O incidente com o super conteneiro Ever Given, da Companhia de Navegação Evergreen, de bandeira panamenha, trouxe consequências severas para o maior tráfego na ligação “Ásia-Europa”.
Sob a ótica da operação logística, a rota pelo canal de Suez (193 km ligando o Mar Mediterrâneo ao Mar Vermelho, foi inaugurado em 1869 substituindo a tradicional rota pelo “Cabo da Boa Esperança” no sul do continente africano), por ele transitam diariamente mercadorias no valor de US$9,6 bilhões.
Em projetos de estratégia logística executados pela Vantine sempre consideramos os “fatores previsíveis”, ou seja, aqueles que oferecem alto grau de assertividade; “fatores imprevisíveis” tal qual na aviação que sempre decola para um destino com aeroporto alternativo, para o planejamento logístico, deve considerar o conhecido “plano B”.

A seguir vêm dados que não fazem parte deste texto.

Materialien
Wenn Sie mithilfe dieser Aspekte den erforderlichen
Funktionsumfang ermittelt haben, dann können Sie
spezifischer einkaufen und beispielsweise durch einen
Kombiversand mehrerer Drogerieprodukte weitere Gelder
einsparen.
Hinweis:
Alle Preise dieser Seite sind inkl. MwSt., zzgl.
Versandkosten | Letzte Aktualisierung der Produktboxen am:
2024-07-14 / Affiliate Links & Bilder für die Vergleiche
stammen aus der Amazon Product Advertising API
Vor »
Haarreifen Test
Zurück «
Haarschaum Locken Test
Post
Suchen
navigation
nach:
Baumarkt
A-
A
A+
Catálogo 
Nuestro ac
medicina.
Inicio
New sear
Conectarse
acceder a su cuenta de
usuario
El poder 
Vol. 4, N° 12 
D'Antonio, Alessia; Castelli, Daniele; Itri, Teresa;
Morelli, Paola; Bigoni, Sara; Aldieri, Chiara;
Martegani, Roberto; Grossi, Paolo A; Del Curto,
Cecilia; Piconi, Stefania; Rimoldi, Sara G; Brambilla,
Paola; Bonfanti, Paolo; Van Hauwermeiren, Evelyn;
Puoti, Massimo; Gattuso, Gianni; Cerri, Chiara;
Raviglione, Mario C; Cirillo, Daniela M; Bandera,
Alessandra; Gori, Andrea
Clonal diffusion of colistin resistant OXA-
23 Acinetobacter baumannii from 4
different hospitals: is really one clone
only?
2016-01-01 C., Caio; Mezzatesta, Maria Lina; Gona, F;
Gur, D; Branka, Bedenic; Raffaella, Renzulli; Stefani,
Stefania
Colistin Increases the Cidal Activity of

Mas são raros os “fatores improváveis” considerados para análise de impacto. E esse incidente está aí classificado tal qual foi há exatamente um ano a “improvável pandemia que mudou o século 21”.

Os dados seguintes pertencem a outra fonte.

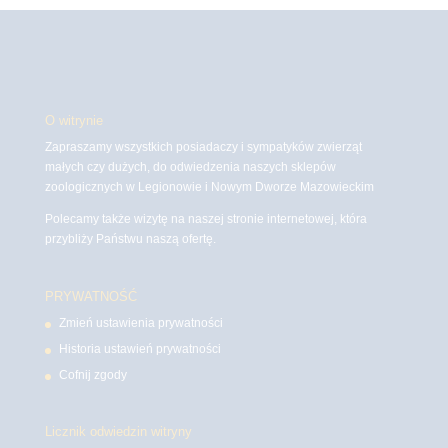
O witrynie
Zapraszamy wszystkich posiadaczy i sympatyków zwierząt
małych czy dużych, do odwiedzenia naszych sklepów
zoologicznych w Legionowie i Nowym Dworze Mazowieckim
Polecamy także wizytę na naszej stronie internetowej, która
przybliży Państwu naszą ofertę.
PRYWATNOŚĆ
Zmień ustawienia prywatności
Historia ustawień prywatności
Cofnij zgody
Licznik odwiedzin witryny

Consequências do incidente que não tem “plano B”:
- Interrupção do tráfego eleva o plano de utilização dos navios o que causa o “efeito chicote” e logo faltarão navios;
- Interrupção no fluxo (estima-se de 180 a 200) de navios gerando uma fila estimada entre 180 a 200 conteneiros, sendo que muitos petroleiros tenham decidido alternar para o Cabo da Boa Esperança. Consequência: alto potencial de stock out nas indústrias e “ruptura” no varejo da Europa;
- A falta desses produtos (que majoritariamente são componentes eletrônicos, peças de automóveis, produtos têxteis), devem causar a paralização de fábricas;
- Para ter ideia da dimensão da importância dessa rota, 12% do comércio global, usa o canal de Suez. Podemos imaginar por estimativa 200 conteneiros com média de 15 mil unidades cada, teriam parados 3 milhões de TEUs que já deveriam ter desembarcado nos portos europeus. Num ritmo normal do “tipo carrossel” o equilíbrio do sistema é dominado pelas ferramentas de otimização (que integra o fluxo dos navios com as capacidades operacionais de estiva dos portos). Com essa interrupção, a retomada do canal deve levar a gigantesco congestionamento e haverá falta de píeres de atracação nos portos;
- Outro reflexo ainda não contabilizado está na imensa quantidade de contêineres armazenados nos portos que deveriam ser carregados (cheios ou vazios) nos navios para próximos destinos (maioria retorno para a Ásia). Isso exige elevado grau de agilidade para as operações logísticas nos terminais;
- Boa parte dos profissionais de logística não tem muita afinidade com o sistema Just in Time, mas parte das grandes corporações apostaram nisso reduzindo drasticamente os estoques de materiais para a produção (ampliando o ganho financeiro de capital) que deixou de ficar parado nos armazéns. Certamente o impacto imediato ainda não está calculado e nem mesmo quais soluções serão implantadas;
- Um impacto desse improvável incidente, ainda não analisado profundamente é a percepção sobre a globalização, especialmente o desequilíbrio causado pela China no comércio internacional. Estou certo que as empresas globais, tanto indústrias como de varejo real e virtual devem rever suas estratégias de gestão da cadeia de abastecimento. Afinal: dois fatores improváveis no mesmo ano são preocupantes;
- No ambiente industrial, o grande “vilão” do planejamento sempre foi a “previsão de vendas”, um pouco amenizado com ferramentas tecnológicas e de Inteligência Artificial suportando os processos de S&OP. Acredito que doravante devemos ter “2S&OP” (S de Supply, S de Sales);
- A rota via Cabo da Boa Esperança nunca foi “plano B” para o canal de Suez. Primeiro porque o transit time nesta rota é estimada em 11 dias contra 30/35 dias pelo sul da África (região intensa de pirataria). Qual a consequência? Três vezes mais volume de produtos no pipeline, mais navios, maior custo de transporte, maior consumo de combustível, maior impacto ambiental.